* BRANO PROPOSTO
==================================================

La corsa all’oro digitale tra regressione e progresso – Rivedi la puntata di Lo ho bit

 Uno spazio libero, informale e critico: vi presentiamo una nuova puntata di “Lo ho-BIT”, il programma ideato e condotto dall’Avv. Andrea Lisi, ospitato da Movimento Roosevelt su MRTV.

Nella trentaquattresima puntata, l’Avv. Andrea Lisi discute con due attente interpreti della realtà digitali, l’Avv. Luisa Di Giacomo e la Dott.ssa Mara Mucci, dell’influenza della tecnologia nella nostra società e dei possibili rischi con cui – in futuro – potremmo fare i conti.

 

Protezione dei dati vs vita di tutti i giorni

Sempre più si parla di robotica, di Intelligenza artificiale, blockchain o di smart cities: termini relativamente nuovi che sono entrati in maniera impetuosa nel nostro quotidiano. Tutto questo ha un impatto forte molto sulla protezione dei nostri dati.  Cosa dobbiamo aspettarci da queste novità? Come dobbiamo cavalcare l’innovazione, in quanto avvocati e consulenti? Quali sono i possibili rischi?

==================================================

* MATERIALE ESTRATTO
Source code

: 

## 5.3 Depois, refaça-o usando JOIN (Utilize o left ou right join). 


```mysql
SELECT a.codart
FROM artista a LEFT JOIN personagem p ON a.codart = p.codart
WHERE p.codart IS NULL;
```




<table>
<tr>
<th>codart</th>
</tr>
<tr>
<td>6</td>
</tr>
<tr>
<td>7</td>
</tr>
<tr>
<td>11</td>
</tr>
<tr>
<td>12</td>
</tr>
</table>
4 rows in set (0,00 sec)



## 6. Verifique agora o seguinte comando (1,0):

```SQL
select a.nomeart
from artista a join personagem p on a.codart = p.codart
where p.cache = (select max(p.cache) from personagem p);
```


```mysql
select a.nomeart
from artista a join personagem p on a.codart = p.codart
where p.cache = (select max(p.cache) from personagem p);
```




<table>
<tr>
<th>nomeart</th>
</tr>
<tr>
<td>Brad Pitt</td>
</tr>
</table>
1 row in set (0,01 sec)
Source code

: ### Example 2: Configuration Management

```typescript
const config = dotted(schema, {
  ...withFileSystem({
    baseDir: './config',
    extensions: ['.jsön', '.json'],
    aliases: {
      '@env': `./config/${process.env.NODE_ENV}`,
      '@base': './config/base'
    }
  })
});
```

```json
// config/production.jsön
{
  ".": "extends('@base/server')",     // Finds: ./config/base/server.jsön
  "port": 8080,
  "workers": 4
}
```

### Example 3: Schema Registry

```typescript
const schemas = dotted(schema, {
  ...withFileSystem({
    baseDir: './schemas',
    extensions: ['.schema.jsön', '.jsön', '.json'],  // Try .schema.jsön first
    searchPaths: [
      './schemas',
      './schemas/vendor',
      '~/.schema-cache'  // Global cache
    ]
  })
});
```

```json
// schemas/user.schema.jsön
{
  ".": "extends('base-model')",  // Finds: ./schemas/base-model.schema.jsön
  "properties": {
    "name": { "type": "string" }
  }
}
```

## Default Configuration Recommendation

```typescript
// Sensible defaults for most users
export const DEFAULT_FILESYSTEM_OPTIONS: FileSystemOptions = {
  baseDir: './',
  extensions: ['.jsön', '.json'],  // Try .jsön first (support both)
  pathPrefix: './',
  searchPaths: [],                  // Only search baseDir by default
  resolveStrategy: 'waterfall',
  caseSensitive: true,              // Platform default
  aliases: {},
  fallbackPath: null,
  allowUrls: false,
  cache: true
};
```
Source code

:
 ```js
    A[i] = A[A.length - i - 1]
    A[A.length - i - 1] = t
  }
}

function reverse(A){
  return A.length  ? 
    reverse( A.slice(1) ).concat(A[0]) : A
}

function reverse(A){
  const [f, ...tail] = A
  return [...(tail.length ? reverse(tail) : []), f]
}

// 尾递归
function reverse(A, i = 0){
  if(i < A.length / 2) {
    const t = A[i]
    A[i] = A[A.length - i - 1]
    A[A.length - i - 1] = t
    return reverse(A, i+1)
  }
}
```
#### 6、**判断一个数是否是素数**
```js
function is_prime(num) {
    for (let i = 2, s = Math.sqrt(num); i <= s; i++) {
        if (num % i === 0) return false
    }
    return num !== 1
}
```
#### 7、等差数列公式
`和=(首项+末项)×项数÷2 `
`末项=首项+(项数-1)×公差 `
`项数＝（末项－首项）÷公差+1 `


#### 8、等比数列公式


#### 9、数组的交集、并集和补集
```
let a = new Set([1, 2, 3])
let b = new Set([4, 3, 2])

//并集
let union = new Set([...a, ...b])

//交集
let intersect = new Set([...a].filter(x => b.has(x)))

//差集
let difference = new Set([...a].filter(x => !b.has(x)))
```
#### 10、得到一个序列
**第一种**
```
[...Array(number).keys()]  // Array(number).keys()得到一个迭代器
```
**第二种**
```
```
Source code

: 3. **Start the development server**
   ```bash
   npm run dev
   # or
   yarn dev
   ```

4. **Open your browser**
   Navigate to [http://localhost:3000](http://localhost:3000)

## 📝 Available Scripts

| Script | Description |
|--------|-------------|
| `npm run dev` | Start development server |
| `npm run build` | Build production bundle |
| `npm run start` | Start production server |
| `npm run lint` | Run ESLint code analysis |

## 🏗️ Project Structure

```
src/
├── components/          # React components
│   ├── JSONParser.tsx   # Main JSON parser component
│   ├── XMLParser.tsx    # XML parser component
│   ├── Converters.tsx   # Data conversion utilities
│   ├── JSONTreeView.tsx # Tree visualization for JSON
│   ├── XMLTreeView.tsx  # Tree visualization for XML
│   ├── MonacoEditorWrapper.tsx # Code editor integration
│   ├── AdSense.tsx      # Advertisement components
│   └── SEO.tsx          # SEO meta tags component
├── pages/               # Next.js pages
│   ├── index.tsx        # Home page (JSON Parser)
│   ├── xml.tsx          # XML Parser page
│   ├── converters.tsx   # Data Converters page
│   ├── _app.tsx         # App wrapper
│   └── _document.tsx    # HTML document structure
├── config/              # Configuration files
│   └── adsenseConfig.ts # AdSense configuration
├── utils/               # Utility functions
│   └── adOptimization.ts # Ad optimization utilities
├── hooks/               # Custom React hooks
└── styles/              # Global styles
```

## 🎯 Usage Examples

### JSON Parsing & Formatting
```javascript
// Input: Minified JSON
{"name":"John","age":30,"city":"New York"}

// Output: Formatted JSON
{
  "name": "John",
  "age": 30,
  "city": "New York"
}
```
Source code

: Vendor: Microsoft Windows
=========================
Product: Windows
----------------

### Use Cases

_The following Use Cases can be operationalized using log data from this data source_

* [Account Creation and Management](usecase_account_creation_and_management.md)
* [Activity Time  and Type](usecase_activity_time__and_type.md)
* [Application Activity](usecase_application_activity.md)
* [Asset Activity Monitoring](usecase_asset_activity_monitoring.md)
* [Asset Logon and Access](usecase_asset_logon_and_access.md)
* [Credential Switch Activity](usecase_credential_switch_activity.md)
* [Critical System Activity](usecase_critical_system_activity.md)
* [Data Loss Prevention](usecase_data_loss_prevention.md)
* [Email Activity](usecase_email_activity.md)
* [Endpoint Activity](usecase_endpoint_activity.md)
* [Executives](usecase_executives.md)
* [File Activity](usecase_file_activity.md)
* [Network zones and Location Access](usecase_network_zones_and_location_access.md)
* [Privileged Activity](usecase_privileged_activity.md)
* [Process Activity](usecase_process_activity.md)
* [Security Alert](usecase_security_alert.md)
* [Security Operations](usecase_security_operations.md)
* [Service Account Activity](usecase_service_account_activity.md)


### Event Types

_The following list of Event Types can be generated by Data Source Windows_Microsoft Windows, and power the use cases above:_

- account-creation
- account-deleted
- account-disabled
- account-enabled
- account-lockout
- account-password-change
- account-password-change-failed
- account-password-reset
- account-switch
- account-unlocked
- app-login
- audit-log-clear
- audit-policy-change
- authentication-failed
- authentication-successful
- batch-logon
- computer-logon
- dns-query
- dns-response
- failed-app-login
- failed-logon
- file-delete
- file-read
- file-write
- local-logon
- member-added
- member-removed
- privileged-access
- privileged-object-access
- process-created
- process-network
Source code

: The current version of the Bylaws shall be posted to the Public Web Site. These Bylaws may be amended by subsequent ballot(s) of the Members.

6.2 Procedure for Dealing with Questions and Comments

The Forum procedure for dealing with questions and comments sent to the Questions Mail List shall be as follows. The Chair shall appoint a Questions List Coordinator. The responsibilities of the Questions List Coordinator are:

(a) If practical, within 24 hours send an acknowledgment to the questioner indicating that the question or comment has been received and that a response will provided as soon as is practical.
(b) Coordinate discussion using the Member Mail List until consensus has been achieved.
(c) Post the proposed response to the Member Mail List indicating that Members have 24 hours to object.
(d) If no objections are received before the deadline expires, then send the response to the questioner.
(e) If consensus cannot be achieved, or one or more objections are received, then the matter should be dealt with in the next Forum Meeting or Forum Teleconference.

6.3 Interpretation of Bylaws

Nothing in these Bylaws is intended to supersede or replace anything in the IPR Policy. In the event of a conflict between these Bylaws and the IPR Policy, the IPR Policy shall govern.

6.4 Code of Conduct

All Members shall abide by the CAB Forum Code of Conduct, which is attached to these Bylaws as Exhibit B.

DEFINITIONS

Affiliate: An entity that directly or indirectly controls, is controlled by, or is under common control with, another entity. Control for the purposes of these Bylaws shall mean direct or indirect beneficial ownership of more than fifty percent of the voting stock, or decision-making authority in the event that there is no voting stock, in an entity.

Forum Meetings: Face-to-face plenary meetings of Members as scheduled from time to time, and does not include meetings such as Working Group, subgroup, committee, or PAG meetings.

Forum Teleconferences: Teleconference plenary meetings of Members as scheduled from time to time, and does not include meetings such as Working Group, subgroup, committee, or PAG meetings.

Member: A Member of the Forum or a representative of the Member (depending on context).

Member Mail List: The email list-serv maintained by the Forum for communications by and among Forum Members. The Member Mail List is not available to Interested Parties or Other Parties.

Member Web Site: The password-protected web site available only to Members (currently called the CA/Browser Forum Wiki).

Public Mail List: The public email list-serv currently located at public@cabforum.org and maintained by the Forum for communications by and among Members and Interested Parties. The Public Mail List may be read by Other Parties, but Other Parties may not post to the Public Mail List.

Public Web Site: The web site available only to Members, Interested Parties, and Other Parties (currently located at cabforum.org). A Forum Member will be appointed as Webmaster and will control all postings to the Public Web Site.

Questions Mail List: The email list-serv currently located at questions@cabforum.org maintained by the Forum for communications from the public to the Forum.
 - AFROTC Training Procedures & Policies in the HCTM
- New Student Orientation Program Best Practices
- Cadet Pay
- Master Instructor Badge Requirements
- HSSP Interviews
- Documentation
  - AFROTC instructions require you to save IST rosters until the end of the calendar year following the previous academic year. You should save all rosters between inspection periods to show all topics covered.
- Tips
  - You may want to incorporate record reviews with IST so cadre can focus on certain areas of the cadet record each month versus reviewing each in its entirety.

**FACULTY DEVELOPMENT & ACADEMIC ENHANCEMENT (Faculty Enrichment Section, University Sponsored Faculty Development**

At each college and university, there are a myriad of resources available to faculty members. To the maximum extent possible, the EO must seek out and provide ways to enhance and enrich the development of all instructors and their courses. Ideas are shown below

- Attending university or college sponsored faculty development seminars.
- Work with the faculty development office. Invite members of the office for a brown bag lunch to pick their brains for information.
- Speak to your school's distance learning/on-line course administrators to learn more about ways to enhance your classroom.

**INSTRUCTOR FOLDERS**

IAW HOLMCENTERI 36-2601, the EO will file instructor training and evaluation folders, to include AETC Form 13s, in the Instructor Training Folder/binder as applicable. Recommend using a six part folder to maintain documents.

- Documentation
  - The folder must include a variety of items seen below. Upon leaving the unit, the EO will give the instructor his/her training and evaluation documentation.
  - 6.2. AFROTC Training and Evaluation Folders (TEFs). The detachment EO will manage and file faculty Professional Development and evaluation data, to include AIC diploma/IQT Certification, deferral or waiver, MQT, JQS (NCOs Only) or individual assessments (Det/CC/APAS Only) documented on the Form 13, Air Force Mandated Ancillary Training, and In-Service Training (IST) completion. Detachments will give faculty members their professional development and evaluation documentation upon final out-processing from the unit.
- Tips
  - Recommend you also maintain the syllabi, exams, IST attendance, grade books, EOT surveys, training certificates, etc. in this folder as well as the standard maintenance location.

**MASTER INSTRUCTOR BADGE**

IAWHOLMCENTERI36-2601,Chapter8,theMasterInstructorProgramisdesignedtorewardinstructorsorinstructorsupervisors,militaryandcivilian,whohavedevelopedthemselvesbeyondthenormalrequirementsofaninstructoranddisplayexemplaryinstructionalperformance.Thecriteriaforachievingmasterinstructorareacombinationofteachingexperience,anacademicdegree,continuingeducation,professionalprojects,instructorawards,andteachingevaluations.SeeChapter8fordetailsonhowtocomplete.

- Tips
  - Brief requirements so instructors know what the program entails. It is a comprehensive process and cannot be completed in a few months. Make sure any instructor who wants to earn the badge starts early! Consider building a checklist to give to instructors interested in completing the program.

==================================================

* PROBLEMI E COMPITI
1. Trascrivi il brano proposto a partire dalle parole "La corsa all’oro" e fermati dopo "Roosevelt su MRTV.".
2. Traduci in inglese questa frase del brano proposto: "Come dobbiamo cavalcare l’innovazione, in quanto avvocati e consulenti?"
3. Elenca tutti i termini che, secondo il brano proposto, sono entrati in maniera impetuosa nel nostro quotidiano.
Per rispondere serve soltanto il brano proposto.

* SOLUZIONI DELLE ATTIVITÀ
1.
La corsa all’oro digitale tra regressione e progresso – Rivedi la puntata di Lo ho bit

 Uno spazio libero, informale e critico: vi presentiamo una nuova puntata di “Lo ho-BIT”, il programma ideato e condotto dall’Avv. Andrea Lisi, ospitato da Movimento Roosevelt su MRTV.

2. How should we ride the wave of innovation, as lawyers and consultants?

3. robotica; Intelligenza artificiale; blockchain; smart cities